Kitap İncelemesi: Domenico Starnone’den “Via Gemito’daki Ev”

dunyadan

Aktif Üye
Ancak bu sitem dolu bir kitap değil; Yargılamamızı gerektirmez. Oğul Mimì, babasının hayatının ve kimliğinin gizemini çözmeye çalışırken ömür boyu sürecek hayal kırıklıklarıyla yüzleşirken, Battlefield uzun süredir terk edilmiş bir yolda başıboş dolaşan kafası karışmış bir gazi gibi geçmişin topraklarını defalarca kateder ve savaşın izlerini arar. , Romancı Starnone harika bir iş çıkarıyor.
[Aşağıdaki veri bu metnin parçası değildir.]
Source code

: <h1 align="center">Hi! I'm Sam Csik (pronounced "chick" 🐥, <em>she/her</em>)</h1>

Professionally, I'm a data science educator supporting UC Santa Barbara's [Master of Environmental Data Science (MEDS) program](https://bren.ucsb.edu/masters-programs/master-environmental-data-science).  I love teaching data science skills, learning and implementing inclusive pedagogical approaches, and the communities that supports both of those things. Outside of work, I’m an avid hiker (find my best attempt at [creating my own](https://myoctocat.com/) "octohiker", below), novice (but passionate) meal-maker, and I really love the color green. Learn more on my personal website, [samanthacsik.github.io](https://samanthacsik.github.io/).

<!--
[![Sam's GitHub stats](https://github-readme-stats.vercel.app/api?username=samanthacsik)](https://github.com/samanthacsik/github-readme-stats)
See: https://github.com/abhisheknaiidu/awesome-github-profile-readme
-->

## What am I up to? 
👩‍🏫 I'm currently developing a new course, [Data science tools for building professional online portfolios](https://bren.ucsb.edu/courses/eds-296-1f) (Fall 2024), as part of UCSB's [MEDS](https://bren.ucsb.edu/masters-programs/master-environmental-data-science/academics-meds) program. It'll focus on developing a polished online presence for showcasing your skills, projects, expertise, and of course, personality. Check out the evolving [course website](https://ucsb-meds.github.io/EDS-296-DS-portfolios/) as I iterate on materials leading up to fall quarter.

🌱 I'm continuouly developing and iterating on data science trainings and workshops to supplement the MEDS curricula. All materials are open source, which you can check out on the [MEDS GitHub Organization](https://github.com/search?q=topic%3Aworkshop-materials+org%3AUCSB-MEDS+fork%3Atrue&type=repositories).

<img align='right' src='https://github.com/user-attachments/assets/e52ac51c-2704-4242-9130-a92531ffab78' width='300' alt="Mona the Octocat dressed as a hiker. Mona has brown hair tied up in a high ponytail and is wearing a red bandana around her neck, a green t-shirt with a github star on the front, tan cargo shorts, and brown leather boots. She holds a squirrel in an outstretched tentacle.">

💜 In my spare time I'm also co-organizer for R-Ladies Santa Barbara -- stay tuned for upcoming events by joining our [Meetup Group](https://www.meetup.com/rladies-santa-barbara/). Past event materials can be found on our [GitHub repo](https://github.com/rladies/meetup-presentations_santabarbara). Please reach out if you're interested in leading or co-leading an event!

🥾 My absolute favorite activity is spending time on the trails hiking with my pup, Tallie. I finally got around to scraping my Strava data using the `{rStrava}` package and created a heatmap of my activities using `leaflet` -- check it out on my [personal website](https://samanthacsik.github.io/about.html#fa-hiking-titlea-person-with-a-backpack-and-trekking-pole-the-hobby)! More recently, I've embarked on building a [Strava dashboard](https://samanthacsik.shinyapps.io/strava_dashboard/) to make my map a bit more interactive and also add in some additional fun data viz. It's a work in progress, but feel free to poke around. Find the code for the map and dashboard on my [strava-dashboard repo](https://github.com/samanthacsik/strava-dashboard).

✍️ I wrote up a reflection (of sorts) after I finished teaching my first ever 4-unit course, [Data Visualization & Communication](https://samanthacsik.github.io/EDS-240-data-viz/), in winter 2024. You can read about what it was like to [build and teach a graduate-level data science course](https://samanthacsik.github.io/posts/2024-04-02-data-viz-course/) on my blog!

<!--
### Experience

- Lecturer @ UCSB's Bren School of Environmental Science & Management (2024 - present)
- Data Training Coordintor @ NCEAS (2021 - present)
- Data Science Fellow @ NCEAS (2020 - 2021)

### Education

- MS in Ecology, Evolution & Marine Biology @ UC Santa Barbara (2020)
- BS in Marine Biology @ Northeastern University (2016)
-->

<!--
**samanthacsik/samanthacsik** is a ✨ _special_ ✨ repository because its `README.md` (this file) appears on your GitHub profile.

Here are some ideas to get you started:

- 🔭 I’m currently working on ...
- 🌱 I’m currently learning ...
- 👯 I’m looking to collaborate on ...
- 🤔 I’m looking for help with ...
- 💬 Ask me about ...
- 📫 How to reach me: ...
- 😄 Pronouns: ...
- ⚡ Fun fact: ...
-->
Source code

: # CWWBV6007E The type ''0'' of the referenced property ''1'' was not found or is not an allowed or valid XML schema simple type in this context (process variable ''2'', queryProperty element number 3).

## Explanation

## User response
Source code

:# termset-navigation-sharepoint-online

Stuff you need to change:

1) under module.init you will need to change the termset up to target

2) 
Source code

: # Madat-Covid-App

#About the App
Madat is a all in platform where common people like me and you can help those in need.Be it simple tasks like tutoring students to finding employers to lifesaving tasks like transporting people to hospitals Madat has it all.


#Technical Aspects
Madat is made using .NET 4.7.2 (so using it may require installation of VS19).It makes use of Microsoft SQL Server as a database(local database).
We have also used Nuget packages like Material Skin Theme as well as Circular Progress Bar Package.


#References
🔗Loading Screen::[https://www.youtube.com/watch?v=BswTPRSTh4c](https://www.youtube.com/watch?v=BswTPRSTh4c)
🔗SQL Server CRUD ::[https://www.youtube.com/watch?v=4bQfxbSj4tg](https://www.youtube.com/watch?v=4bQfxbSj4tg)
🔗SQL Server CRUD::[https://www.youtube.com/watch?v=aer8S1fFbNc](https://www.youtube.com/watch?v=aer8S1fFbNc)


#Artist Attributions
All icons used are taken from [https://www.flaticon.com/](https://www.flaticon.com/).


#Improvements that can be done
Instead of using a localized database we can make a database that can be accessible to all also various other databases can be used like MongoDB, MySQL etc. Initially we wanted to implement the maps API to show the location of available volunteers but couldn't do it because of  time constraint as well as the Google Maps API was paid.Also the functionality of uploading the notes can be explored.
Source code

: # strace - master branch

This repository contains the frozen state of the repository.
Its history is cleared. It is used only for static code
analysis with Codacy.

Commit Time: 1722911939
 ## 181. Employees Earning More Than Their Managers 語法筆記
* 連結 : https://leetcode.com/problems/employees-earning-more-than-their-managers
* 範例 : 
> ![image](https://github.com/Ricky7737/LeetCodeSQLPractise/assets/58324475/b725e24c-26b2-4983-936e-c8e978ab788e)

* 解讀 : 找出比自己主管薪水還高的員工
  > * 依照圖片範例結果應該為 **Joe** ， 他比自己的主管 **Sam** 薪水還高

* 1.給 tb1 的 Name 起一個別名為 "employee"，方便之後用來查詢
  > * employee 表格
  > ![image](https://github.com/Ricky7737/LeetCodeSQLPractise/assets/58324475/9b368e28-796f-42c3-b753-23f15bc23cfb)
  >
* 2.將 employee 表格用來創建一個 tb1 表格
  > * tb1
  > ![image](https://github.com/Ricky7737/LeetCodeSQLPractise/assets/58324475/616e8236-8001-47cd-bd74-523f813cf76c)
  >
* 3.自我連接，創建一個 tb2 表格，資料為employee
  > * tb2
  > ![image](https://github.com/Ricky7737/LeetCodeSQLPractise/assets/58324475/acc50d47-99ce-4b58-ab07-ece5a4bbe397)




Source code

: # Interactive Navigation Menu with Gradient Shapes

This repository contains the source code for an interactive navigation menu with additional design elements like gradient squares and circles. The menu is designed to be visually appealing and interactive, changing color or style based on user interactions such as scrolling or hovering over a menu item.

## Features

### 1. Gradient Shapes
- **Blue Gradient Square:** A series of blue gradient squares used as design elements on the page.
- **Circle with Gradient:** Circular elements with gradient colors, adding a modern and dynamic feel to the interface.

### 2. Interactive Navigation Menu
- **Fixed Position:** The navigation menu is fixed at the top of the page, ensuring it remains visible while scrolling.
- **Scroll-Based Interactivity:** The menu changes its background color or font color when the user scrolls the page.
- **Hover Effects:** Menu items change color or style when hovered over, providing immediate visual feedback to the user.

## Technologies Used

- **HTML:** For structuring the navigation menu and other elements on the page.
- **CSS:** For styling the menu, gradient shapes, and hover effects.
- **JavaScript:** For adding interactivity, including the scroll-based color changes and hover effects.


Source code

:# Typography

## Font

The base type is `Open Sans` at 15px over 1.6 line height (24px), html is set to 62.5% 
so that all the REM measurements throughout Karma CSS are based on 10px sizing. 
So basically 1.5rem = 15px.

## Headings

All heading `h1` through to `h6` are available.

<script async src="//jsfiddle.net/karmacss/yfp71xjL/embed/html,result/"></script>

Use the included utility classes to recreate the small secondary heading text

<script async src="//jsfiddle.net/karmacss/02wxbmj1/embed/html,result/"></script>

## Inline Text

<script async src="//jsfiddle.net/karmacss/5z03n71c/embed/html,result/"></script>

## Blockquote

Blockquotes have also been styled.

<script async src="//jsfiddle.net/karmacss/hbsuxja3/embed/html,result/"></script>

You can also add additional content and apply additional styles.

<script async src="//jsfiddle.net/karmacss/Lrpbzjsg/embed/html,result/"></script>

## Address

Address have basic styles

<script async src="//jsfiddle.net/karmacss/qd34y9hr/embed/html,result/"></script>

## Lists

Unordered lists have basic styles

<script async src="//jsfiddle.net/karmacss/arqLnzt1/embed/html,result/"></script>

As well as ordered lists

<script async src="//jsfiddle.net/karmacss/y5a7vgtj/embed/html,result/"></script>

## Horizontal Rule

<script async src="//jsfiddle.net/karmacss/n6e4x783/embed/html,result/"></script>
Federì’nin kendisiyle çelişmelerini ve hafızanın güvenilmezliğini kullanarak karmaşık bir aile anlatısı ve gerçeğin anlaşılması zor doğası hakkında bir şaheser yaratıyor. Anılara ihanet, Mussolini’nin yönetimi ve işgal yılları sırasında sıradan vatandaşların (kötü) davranışlarına ilişkin yakın tarihin sessizlik ve yalanlarla gölgede kaldığı savaş sonrası Napoli’nin aldatıcı gerçekliğinde yansıtılıyor.

Via Gemito’daki Ev, tekrarlanan zaman kaymaları ve neyin olup olmayacağına dair sürekli sorgulamanın ortasında, her biri anlatıyı merkezi bir odak noktası sağlayan çok önemli bir bölümde demirleyen üç bölümüyle ve açık ifadesiyle dengeleniyor. kendi yapaylığını vurguluyor. Starnone, bir kurgu eserinde yaşam ve derinlik yanılsamasını yaratan şeyin romancının seçiciliği olduğunu savunarak, anlatıma sık sık müdahale eder, gergin, dilbilgisi ve sözdiziminin granüler düzeyinde bile.

İngilizce olarak ilk kez göründüğü için, “Via Gemito’daki Ev” (2001’de İtalya’nın prestijli Strega Ödülü’nü kazanan), tercümesi net olduğu kadar canlı olan ve ustaca keskin Napoliten hakaretlerle ve yeniden üretilecek çok sayıda zarif betimleyici pasajları yan yana yerleştirmeyi başaran çevirmen Oonagh Stransky tarafından iyi hizmet edildi. ikincisi lehçede, uzun bileşik kelimelerin düşmanlıklarını ifade etmelerine ve kendilerini hor görmelerine izin veriyor.

Starnone’un en karanlık anılarına bile Federì için insani bir empati ve aralarındaki bağın takdiri eşlik ediyor. Starnone, huysuz babasının resim yaptığı derme çatma atölyenin, çocukların oynadığı odalarda hissettiği kokuyla, “zahmetli ve … neşeli bir heyecanın aurası” ile dolu olduğunu keşfettiğinde yaşadığı çocuksu şaşkınlığı hatırlıyor: romancı, ressamın “bir dünyayı unutup başka bir dünyayı inşa etme gücüne” olan aşırı bağlılığının derin bir yankısı var.

Ne de olsa başarısız ama inatçı baba, bir tür kızgın gururun kaynağıdır. Romanın sonunda, Federì ölmek üzereyken Starnone şöyle diyor: “Yeteneğine olan takıntısı sayesinde, inatçılığı sayesinde, sarsılmaz sebat etme iradesi sayesinde her şeyi tek başına, sözde ve eylemde başardı.” ” Bu iyi ve dürüst bir kitabe.